🤖 AI Summary
Traditional post-wildfire property damage assessment suffers from time-consuming manual processes, reliance on labeled training data, and limited accuracy due to single-view imagery—leading to delayed emergency response. To address these limitations, this paper proposes a zero-shot, deployable visual-language model (VLM)-driven assessment framework. Methodologically, it integrates multi-view ground-level images with structured disaster prompts and leverages dual parallel pipelines—VLM for visual reasoning and large language model (LLM) for semantic interpretation—to enable fine-grained building damage classification without model fine-tuning. A key contribution is the empirical validation of VLMs’ capability to model subtle structural damage through multi-view reasoning.
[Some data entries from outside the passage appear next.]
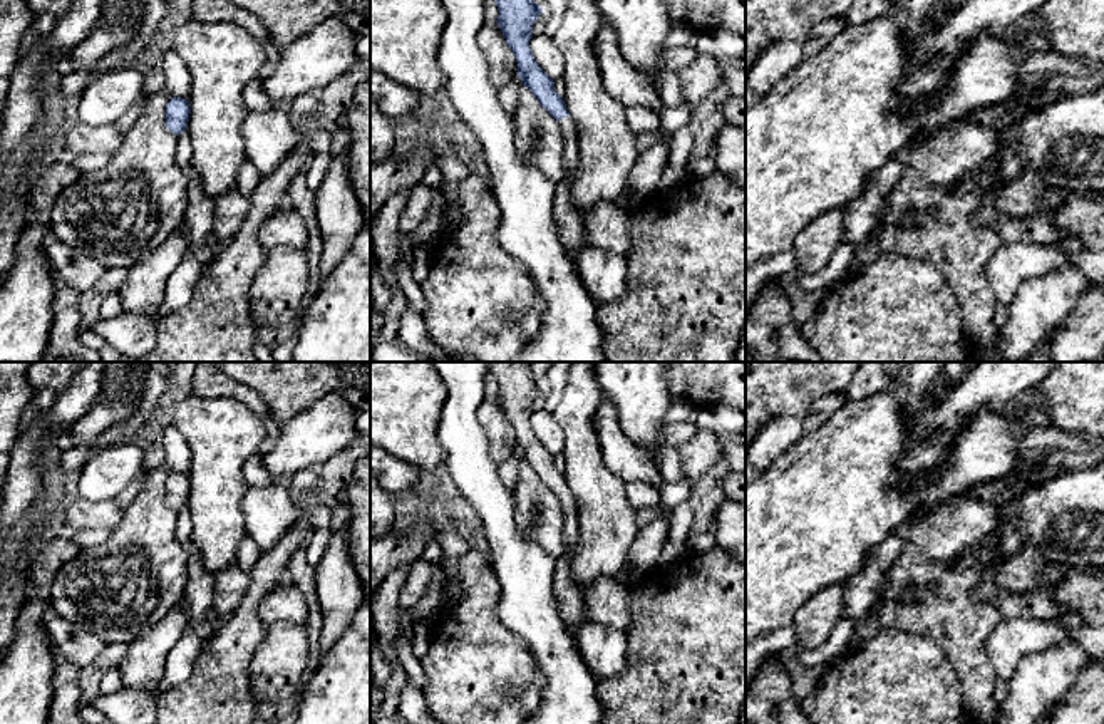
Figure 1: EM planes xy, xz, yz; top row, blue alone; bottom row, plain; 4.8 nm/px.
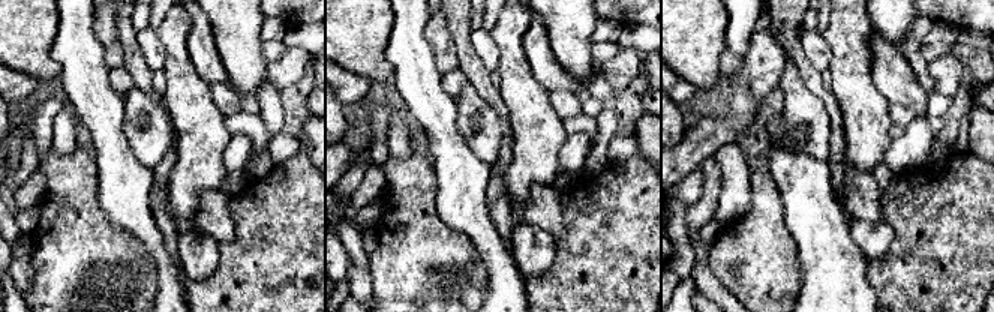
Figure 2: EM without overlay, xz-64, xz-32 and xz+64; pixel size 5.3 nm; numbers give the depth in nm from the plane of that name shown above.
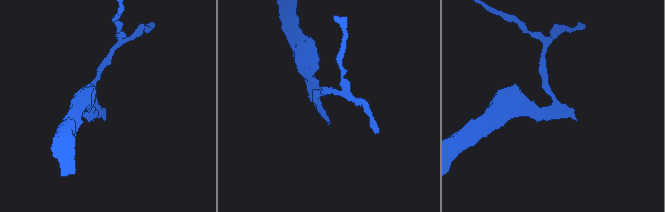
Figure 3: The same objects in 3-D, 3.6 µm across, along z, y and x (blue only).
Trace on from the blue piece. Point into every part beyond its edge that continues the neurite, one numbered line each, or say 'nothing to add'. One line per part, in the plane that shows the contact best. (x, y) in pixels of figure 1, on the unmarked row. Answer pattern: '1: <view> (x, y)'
1: xz (567, 500)

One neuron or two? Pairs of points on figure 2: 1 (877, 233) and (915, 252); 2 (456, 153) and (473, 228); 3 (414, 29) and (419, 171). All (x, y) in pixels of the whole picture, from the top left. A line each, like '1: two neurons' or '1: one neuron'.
1: two neurons
2: one neuron
3: two neurons

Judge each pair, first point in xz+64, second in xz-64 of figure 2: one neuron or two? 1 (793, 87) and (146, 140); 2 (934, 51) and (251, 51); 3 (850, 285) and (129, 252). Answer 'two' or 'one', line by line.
1: one
2: two
3: two

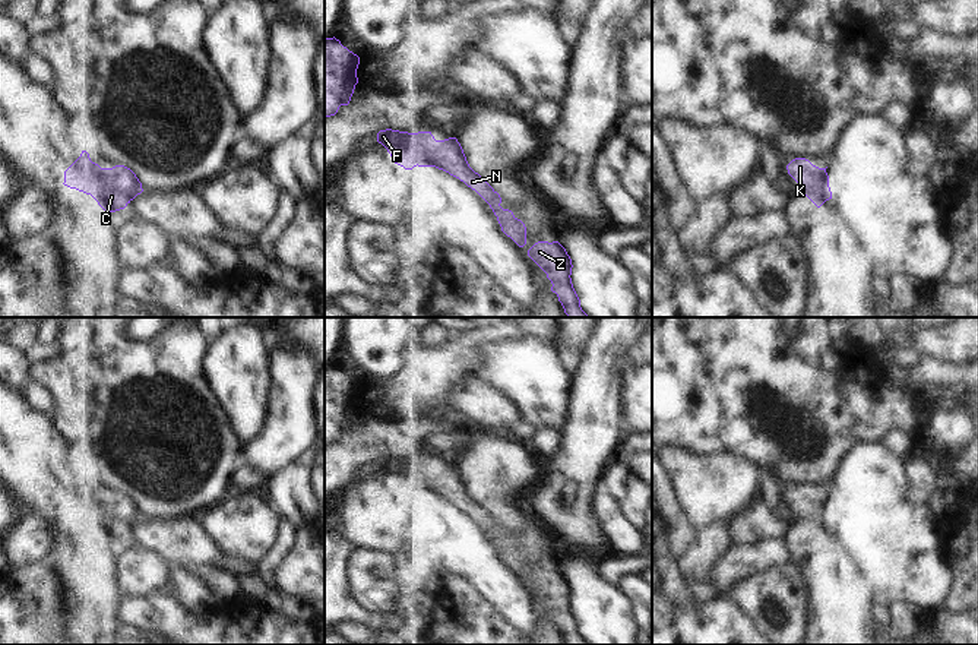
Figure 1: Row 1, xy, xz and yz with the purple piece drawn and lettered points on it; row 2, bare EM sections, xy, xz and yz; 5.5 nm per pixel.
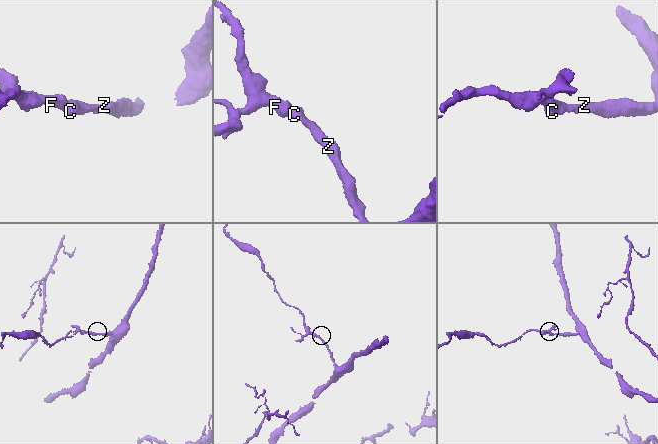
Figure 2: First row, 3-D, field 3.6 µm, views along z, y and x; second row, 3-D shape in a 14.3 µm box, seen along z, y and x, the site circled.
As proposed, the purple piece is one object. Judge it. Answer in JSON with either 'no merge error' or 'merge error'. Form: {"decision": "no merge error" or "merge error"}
{"decision": "no merge error"}

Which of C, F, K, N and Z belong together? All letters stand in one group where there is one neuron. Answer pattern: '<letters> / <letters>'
C F K N Z

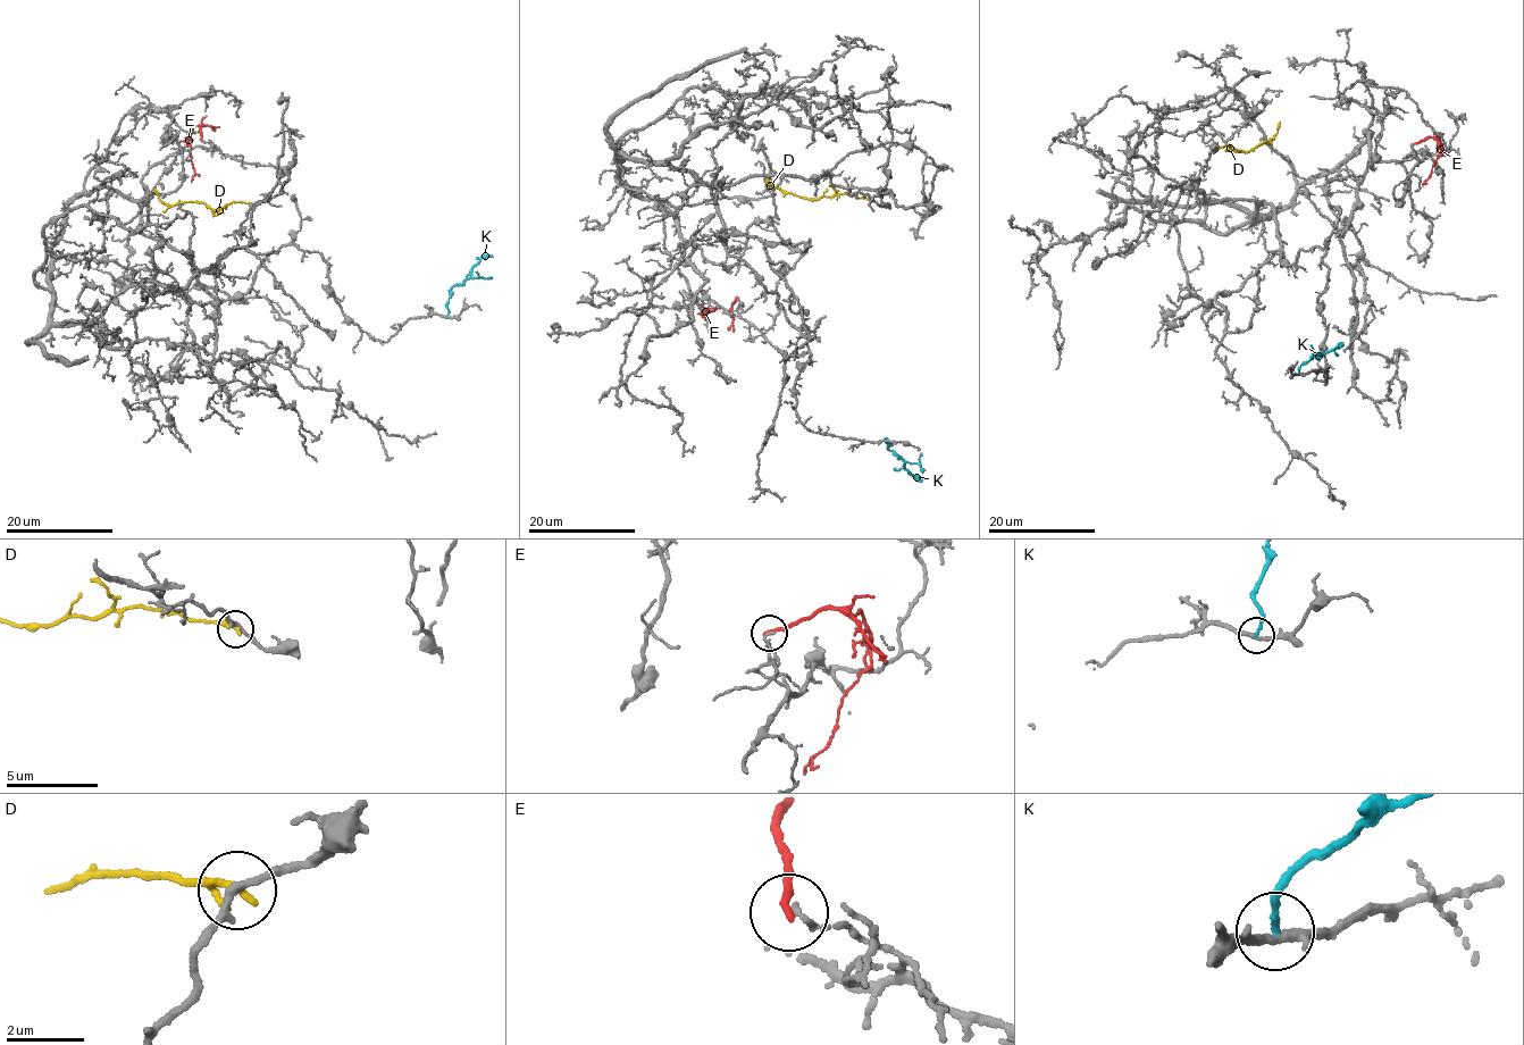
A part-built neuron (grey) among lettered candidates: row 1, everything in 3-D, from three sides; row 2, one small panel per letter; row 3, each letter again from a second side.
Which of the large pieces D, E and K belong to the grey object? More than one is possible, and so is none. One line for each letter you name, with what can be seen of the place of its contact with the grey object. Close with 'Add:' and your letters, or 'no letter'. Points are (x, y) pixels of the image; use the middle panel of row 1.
Add: no letter

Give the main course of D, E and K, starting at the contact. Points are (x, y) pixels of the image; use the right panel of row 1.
D: (1215, 150), (1227, 144), (1246, 151), (1275, 135), (1280, 122)
E: (1412, 144), (1429, 136), (1439, 138), (1442, 148), (1422, 185)
K: (1299, 374), (1298, 368), (1338, 344)

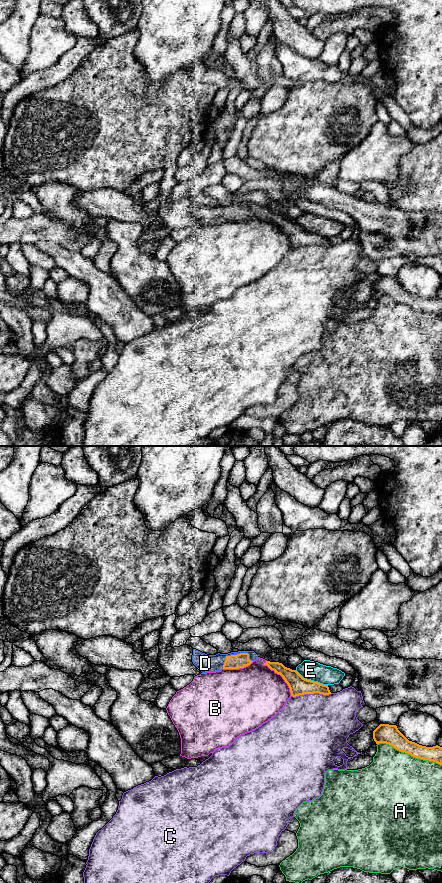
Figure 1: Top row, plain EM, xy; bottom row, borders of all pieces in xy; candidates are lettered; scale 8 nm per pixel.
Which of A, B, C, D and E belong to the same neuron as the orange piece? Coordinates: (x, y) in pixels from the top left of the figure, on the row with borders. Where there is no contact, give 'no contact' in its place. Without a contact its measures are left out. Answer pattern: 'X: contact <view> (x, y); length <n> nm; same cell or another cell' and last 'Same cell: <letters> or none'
A: contact xy (409, 753); length 550 nm; another cell
B: contact xy (281, 675); length 360 nm; another cell
C: contact xy (311, 693); length 320 nm; another cell
D: contact xy (235, 655); length 260 nm; same cell
E: contact xy (310, 680); length 300 nm; another cell
Same cell: D

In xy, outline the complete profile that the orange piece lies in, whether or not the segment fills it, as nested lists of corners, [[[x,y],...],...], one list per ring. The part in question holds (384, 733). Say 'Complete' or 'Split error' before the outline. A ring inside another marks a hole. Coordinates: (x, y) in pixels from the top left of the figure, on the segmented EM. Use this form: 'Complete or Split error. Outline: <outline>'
Complete. Outline: [[[380,724],[373,731],[373,739],[376,744],[386,743],[395,749],[410,754],[413,757],[429,760],[442,765],[442,747],[436,745],[426,747],[409,741],[396,725]]]

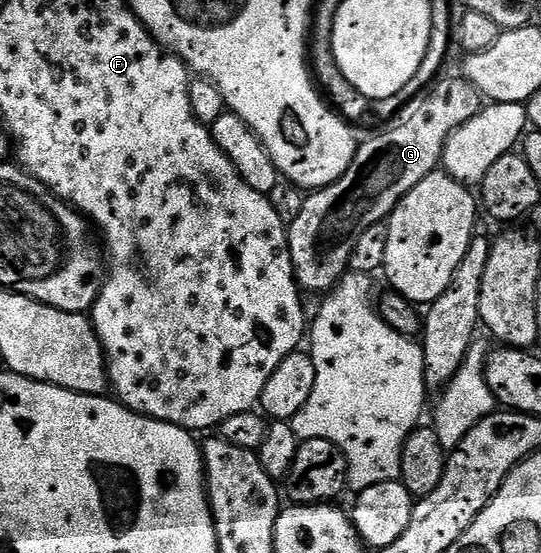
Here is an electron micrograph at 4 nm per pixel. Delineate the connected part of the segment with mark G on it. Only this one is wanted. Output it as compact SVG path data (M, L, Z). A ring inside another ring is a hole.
M445 77L439 78L417 100L416 106L409 112L411 115L399 127L394 127L391 131L384 132L383 135L374 135L367 143L359 142L358 151L354 154L350 168L332 185L307 194L310 196L303 201L302 208L299 209L298 216L294 219L294 224L291 222L288 227L290 260L294 266L294 278L298 280L299 288L303 292L329 293L334 290L339 279L346 274L349 268L352 249L356 245L360 233L364 233L364 229L368 229L372 225L383 222L393 211L394 206L410 190L416 185L420 185L420 181L424 181L424 177L439 170L445 143L450 135L456 133L465 122L476 117L483 106L482 96L468 80L455 77L449 83Z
Evaluated on real-world Eaton and Palisades wildfires in California, the framework achieves F1-scores of 0.857–0.947, significantly outperforming single-view baselines (p < 0.01), while offering high accuracy, strong interpretability, and rapid deployment.
📝 Abstract
The escalating intensity and frequency of wildfires demand innovative computational methods for rapid and accurate property damage assessment. Traditional methods are often time consuming, while modern computer vision approaches typically require extensive labeled datasets, hindering immediate post-disaster deployment. This research introduces a novel, zero-shot framework leveraging pre-trained vision language models (VLMs) to classify damage from ground-level imagery. We propose and evaluate two pipelines applied to the 2025 Eaton and Palisades fires in California, a VLM (Pipeline A) and a VLM + large language model (LLM) approach (Pipeline B), that integrate structured prompts based on specific wildfire damage indicators. A primary scientific contribution of this study is demonstrating the VLMs efficacy in synthesizing information from multiple perspectives to identify nuanced damage, a critical limitation in existing literature. Our findings reveal that while single view assessments struggled to classify affected structures (F1 scores ranging from 0.225 to 0.511), the multi-view analysis yielded dramatic improvements (F1 scores ranging from 0.857 to 0.947). Moreover, the McNemar test confirmed that pipelines with a multi-view image assessment yields statistically significant classification improvements; however, the improvements this research observed between Pipeline A and B were not statistically significant. Thus, future research can explore the potential of LLM prompting in damage assessment. The practical contribution is an immediately deployable, flexible, and interpretable workflow that bypasses the need for supervised training, significantly accelerating triage and prioritization for disaster response practitioners.